(Stored items)
———
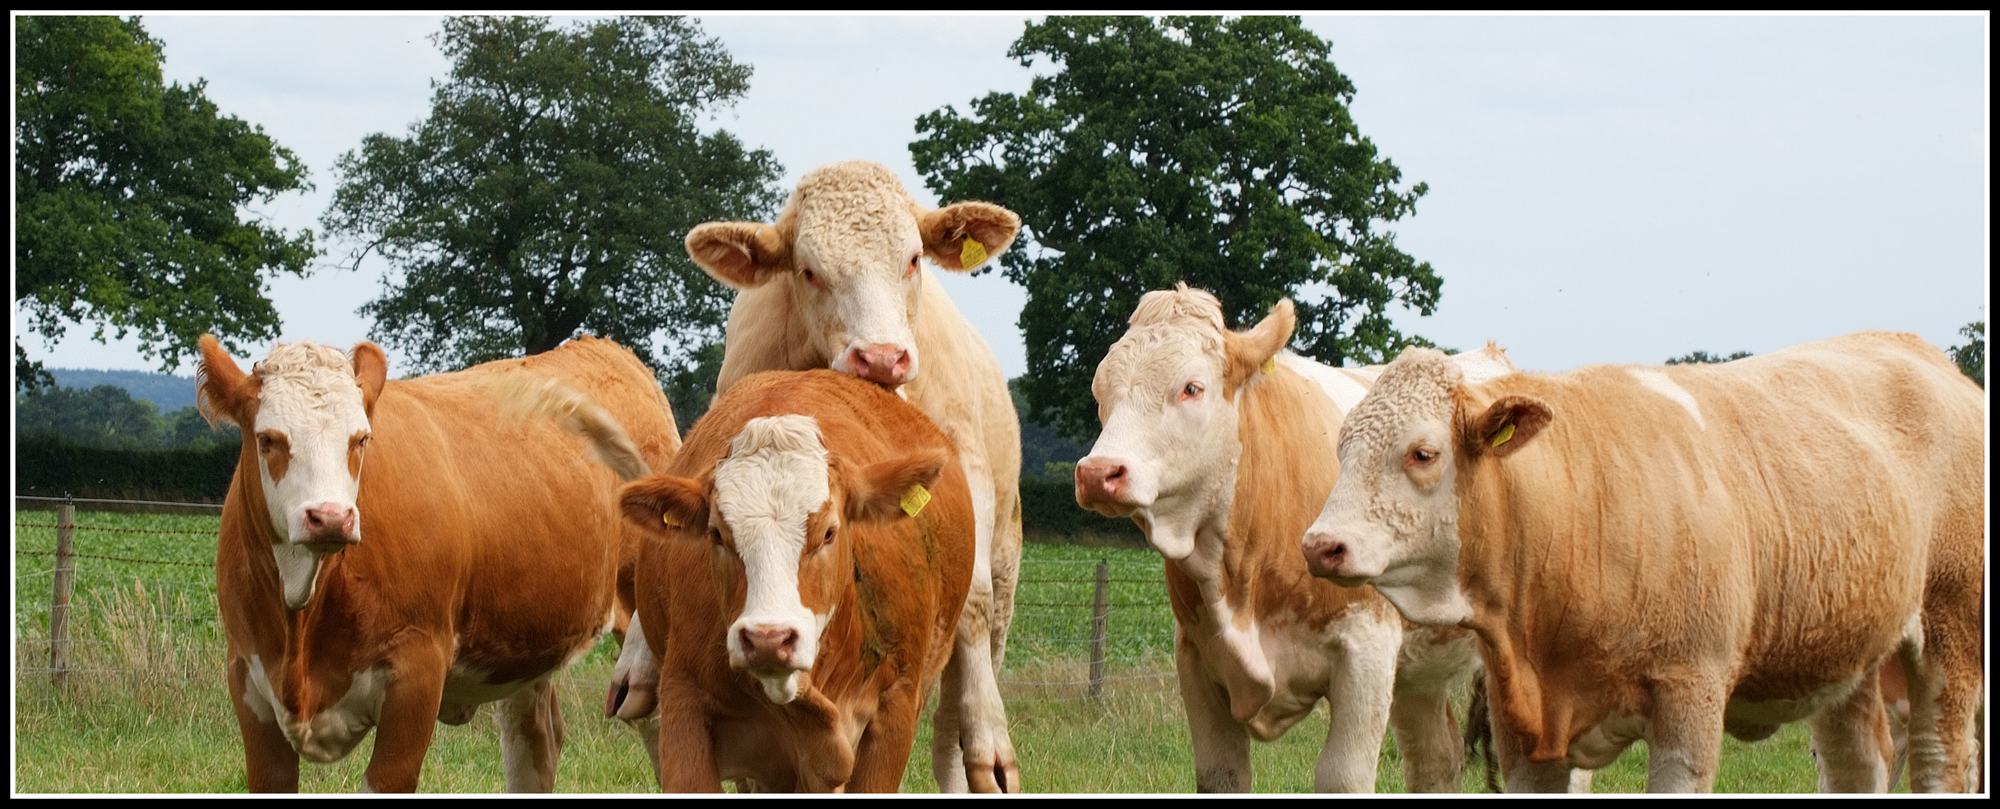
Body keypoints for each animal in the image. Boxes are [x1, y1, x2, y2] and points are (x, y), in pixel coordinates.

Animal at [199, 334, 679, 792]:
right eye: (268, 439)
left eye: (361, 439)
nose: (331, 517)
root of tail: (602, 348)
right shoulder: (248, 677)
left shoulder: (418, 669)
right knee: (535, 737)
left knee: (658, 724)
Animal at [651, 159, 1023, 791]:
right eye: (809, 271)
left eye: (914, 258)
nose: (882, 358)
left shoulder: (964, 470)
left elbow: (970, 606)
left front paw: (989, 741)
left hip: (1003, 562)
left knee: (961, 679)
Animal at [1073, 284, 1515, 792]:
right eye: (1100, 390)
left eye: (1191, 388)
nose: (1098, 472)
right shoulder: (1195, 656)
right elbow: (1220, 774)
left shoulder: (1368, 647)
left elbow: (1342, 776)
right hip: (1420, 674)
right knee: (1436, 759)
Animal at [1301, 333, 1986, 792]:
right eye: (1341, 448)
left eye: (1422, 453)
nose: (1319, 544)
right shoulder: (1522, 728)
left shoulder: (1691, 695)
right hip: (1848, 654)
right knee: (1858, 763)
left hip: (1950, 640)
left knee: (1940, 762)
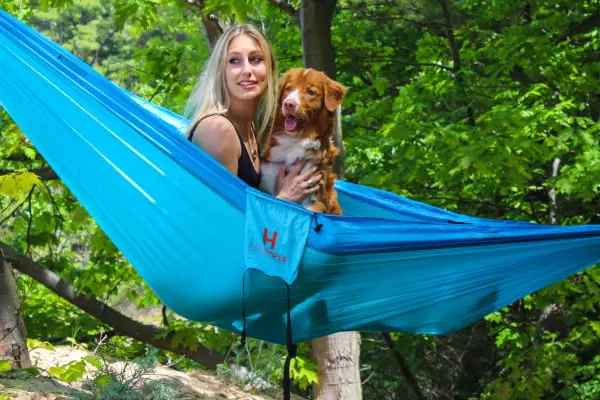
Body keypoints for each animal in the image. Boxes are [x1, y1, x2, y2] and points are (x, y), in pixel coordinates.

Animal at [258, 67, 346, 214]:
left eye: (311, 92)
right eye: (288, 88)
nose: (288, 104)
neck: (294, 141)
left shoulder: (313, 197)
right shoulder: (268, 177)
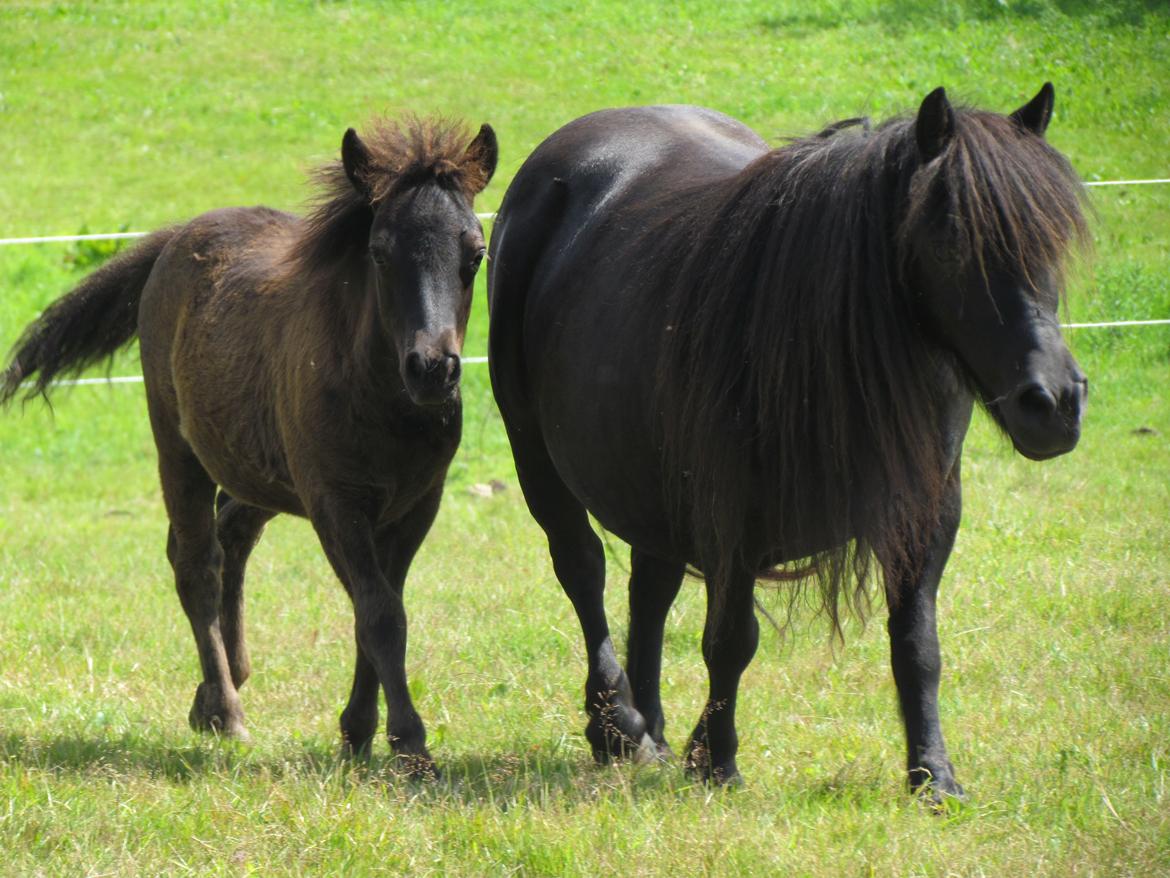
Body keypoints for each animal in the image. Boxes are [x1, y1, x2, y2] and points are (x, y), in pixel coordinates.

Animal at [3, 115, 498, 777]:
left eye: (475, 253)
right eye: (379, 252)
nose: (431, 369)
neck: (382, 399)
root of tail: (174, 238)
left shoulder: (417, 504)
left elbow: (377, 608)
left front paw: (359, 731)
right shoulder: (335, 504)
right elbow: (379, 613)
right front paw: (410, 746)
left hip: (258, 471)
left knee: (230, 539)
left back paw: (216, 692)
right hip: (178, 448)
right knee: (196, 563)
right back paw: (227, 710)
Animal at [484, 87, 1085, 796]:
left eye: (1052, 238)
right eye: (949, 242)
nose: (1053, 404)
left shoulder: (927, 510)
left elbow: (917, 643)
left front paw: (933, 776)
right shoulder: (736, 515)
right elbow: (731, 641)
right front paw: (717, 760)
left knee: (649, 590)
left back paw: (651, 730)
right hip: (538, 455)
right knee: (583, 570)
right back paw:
———
Starting with the first line of the data above, write out each line exactly up to and including the line that holds "root of tail: (174, 238)". Pictures stay out.

Body keypoints for each animal in the image. Boxes are [x1, y1, x2, y2] and points are (x, y), in pixel coordinates.

Animal at [199, 334, 679, 792]:
right eye: (268, 439)
left eye: (361, 439)
nose: (331, 517)
root of tail: (602, 348)
right shoulder: (248, 677)
left shoulder: (418, 669)
right knee: (535, 737)
left knee: (658, 724)
Animal at [651, 159, 1023, 791]:
right eye: (809, 271)
left eye: (914, 258)
nose: (882, 358)
left shoulder: (964, 470)
left elbow: (970, 606)
left front paw: (989, 741)
left hip: (1003, 562)
left knee: (961, 679)
Animal at [1073, 284, 1515, 792]:
right eye: (1100, 390)
left eye: (1191, 388)
nose: (1098, 472)
right shoulder: (1195, 656)
right elbow: (1220, 774)
left shoulder: (1368, 647)
left elbow: (1342, 776)
right hip: (1420, 674)
right knee: (1436, 759)
Animal at [1301, 333, 1986, 792]:
right eye: (1341, 448)
left eye: (1422, 453)
nose: (1319, 544)
right shoulder: (1522, 728)
left shoulder: (1691, 695)
right hip: (1848, 654)
right knee: (1858, 763)
left hip: (1950, 640)
left knee: (1940, 762)
Body keypoints for each animal in the image. Boxes are [x1, y1, x2, y2] and points are (x, y), in pixel coordinates.

Animal at [258, 67, 346, 214]:
left eye: (311, 92)
right eye: (288, 88)
nose: (288, 104)
neck: (294, 141)
left shoulder: (313, 197)
right shoulder: (268, 177)
Body keypoints for each animal in the image. Boxes are [x1, y1, x2, y2] and points are (x, y), in pixel coordinates.

Animal at [3, 115, 498, 777]:
left eye: (475, 253)
right eye: (379, 252)
nose: (431, 369)
neck: (382, 399)
root of tail: (174, 238)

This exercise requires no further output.